Rendered page images
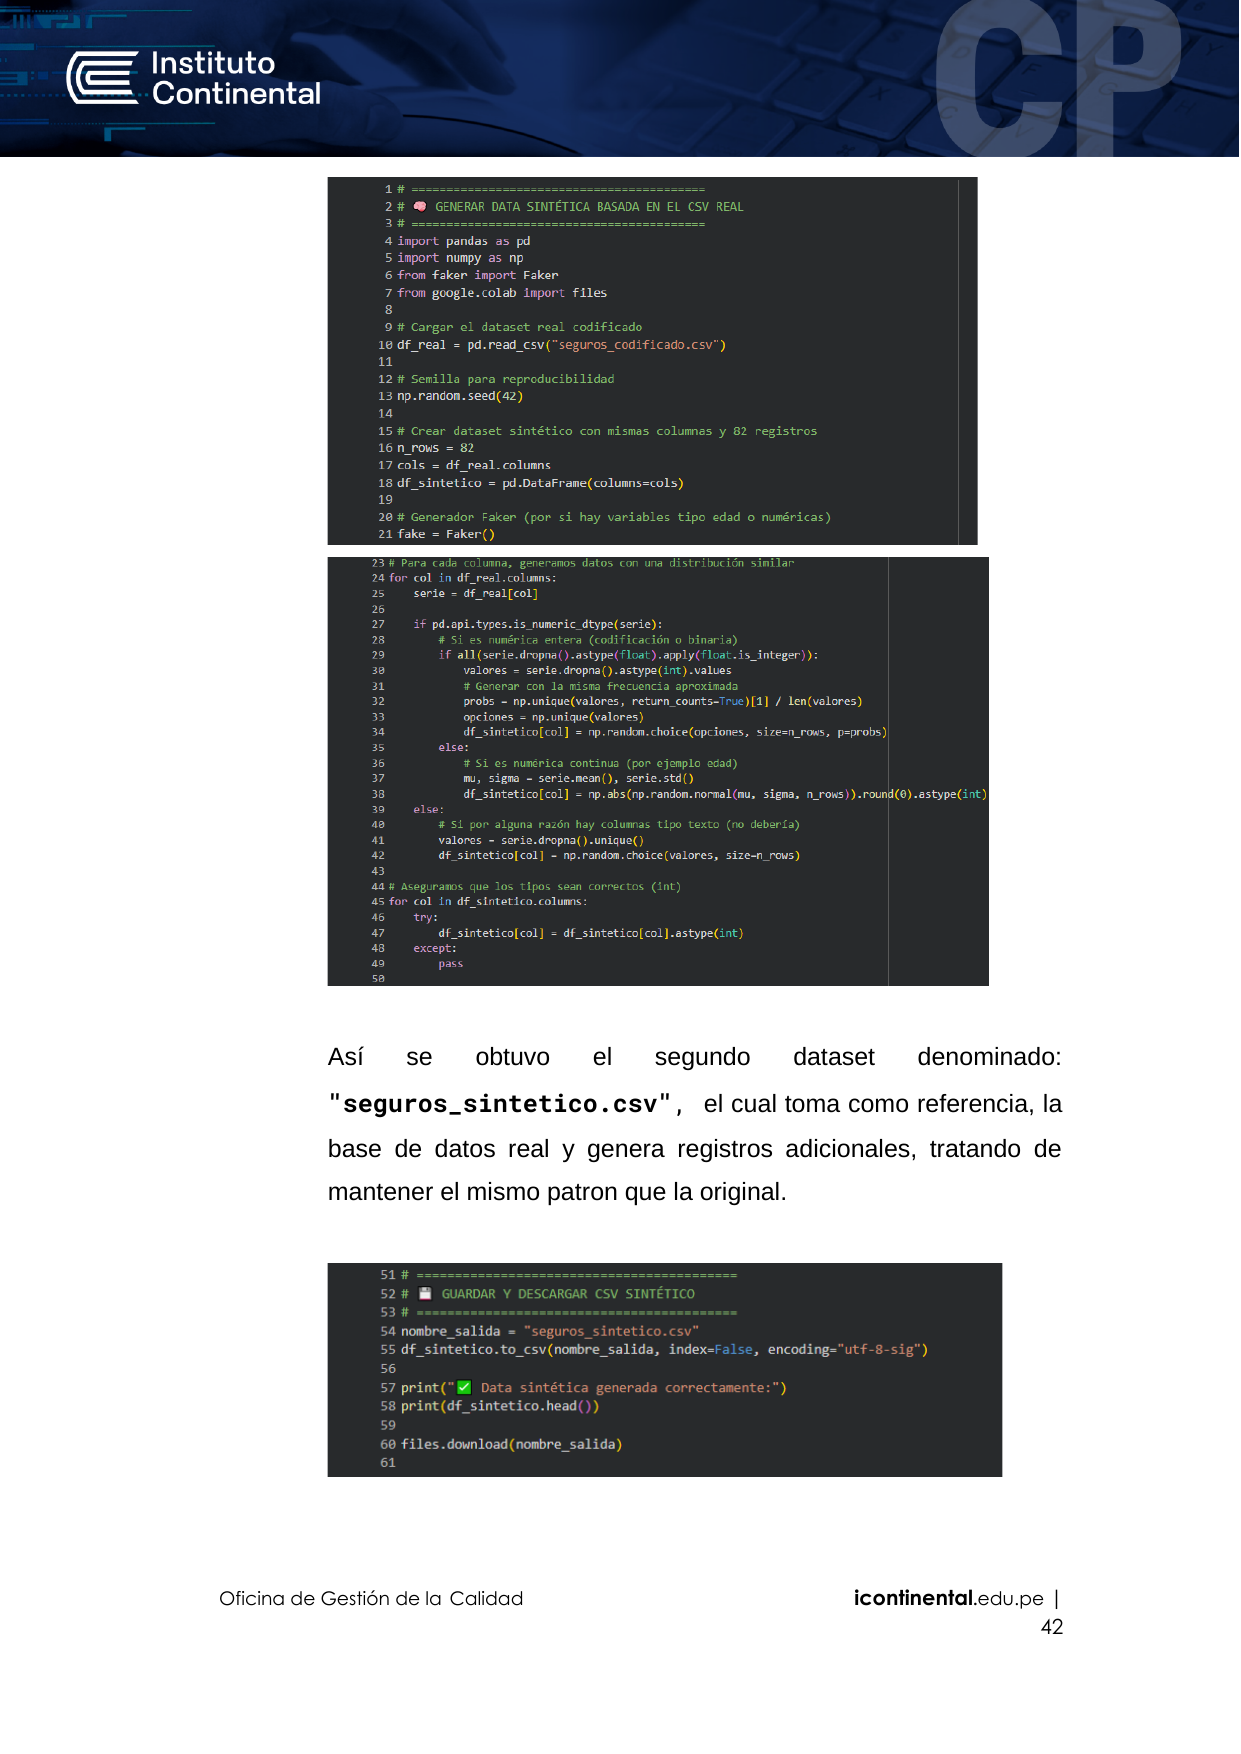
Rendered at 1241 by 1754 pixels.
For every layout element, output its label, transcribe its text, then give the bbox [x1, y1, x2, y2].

picture [0, 0, 1239, 157]
picture [327, 1263, 1003, 1477]
picture [327, 177, 978, 545]
text Así se obtuvo el segundo dataset denominado: "seguros_sintetico.csv", el cual toma como referencia, la base de datos real y genera registros adicionales, tratando de mantener el mismo patron que la original. [328, 1041, 1063, 1206]
picture [327, 557, 989, 986]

* [EXERCISE]: Word for word, repeat all of the entries above, leaving out the pictures.

* [EXERCISE RESULT]:
Rendered at 1241 by 1754 pixels.
For every layout element, output its label, transcribe its text, then give the bbox [x1, y1, x2, y2].

picture [0, 0, 1239, 157]
picture [327, 1263, 1003, 1477]
picture [327, 177, 978, 545]
text Así se obtuvo el segundo dataset denominado: "seguros_sintetico.csv", el cual toma como referencia, la base de datos real y genera registros adicionales, tratando de mantener el mismo patron que la original. [328, 1041, 1063, 1206]
picture [327, 557, 989, 986]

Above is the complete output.